Ein neuer potenzieller Wirkstoff zur Corona-Therapie hat in einer klinischen Phase-III-Studie gute Ergebnisse erzielt. Der Wirkstoff Sabizabulin, entwickelt vom amerikanischen Pharmaunternehmen Veru, reduzierte das Sterberisiko der Zwischenanalyse zufolge um 55 Prozent.
In der klinischen Phase-III-Studie reduzierte Sabizabulin das Sterberisiko einer Zwischenanalyse zu Folge um 55 Prozent. Die Studie war mit 150 Patient:innen relativ klein angelegt und neigt daher zu statistischen Unsicherheiten. Dennoch: Von den 98 Proband:innen, die zur Standardtherapie Sabizabulin erhielten, lag die Sterbequote bei 20 Prozent. Innerhalb der Placebogruppe lag diese Quote bei 45 Prozent. Der ursprünglich für die Onkologie (Brustkrebs) entwickelte Arzneistoff wies ein gutes Nebenwirkungsprofil auf.
Sabizabulin gehört zur Gruppe der Alkaloide und ähnelt in der Wirkung dem Herbstzeitlosen-Alkaloid Colchicin. Durch die Bindung an bestimmte Stellen des Alpha- und Beta-Tubulins (Bestandteile eukaryotischer Zellen) wird die intrazelluläre Polymerisationgehemmt und dadurch die Ausbildung des Spindelapparats während der Mitose unterbunden. Die Mitose kommt nicht über die Metaphase hinaus. Diese Hemmung trägt zur antiviralen und antiinflammatorischen Wrkung von Sabizabulin bei. Der experimentelle Wirkstoff moduliert Entzündungsaktivitäten, die Leukozytenproduktion und die Freisetzung von Zytokinen wird herabgesetzt.
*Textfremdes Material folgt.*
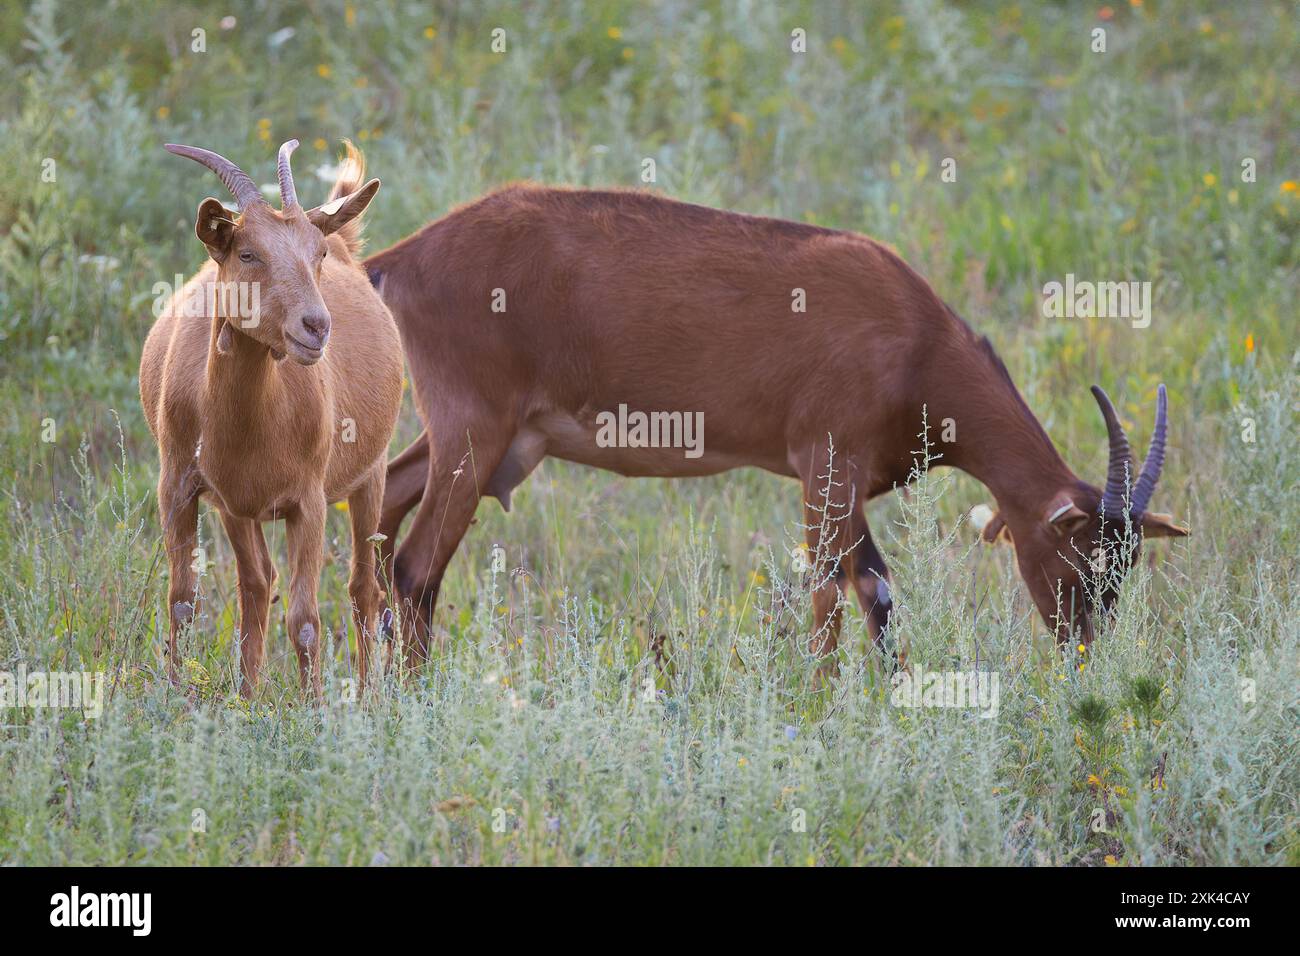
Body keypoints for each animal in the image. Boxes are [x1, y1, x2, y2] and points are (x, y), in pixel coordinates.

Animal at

Der Wirkstoff orientiert sich an der Wirkungsweise von Colchicin. Dabei konnte das Alkaloid aus den Herbstzeitlosen nicht überzeugen: Die zuletzt veröffentlichten Studienergebnisse zeigen, dass das Gichtmittel keine ausreichende Wirksamkeit besitzt. Bei der Behandlung von Covid-19 sollte Colchicin vor allem gegen einen sogenannten „Zytokinsturm“ helfen. Dabei handelt es sich um eine Überreaktion des Immunsystems, die mit einer erhöhten Bildung von entzündungsrelevanten Zytokinen einhergeht und somit zu einer systemischen Entzündungsreaktion führt.
Colchicin: Colchicin ist eine natürlich vorkommende Substanz der giftigen Herbstzeitlosen. Der Stoff bewirkt in der Zelle eine Mitosehemmung – Colchicin wird daher auch als Spindelgift bezeichnet: Durch die Unterbindung der Ausbildung des Spindelapparats während der Mitose bleibt diese in der Metaphase stehen. Die Anwendung des Alkaloids ist aufgrund der geringen therapeutischen Breite umstritten: Richtig dosiert kann es gegen die typischen Beschwerden eines akuten Gichtanfalls helfen. Wird es jedoch überdosiert, kann es schnell zu Vergiftungserscheinungen kommen. In einigen Fällen kam es durch eine Falscheinnahme bereits zu Todesfällen.
Aufgrund dessen, dass Sabizabulin so wirksam scheint, will sich Veru zeitnah mit der FDA in Verbindung setzen und eine Notfallzulassung erwirken. Aktuell ist die Wirksamkeit übrigens erst bei schweren Verläufen bestätigt. Ob auch Patient:innen mit einem milden Verlauf Vorteile von einer Behandlung mit dem experimentellen Wirkstoff haben, bleibt zunächst offen.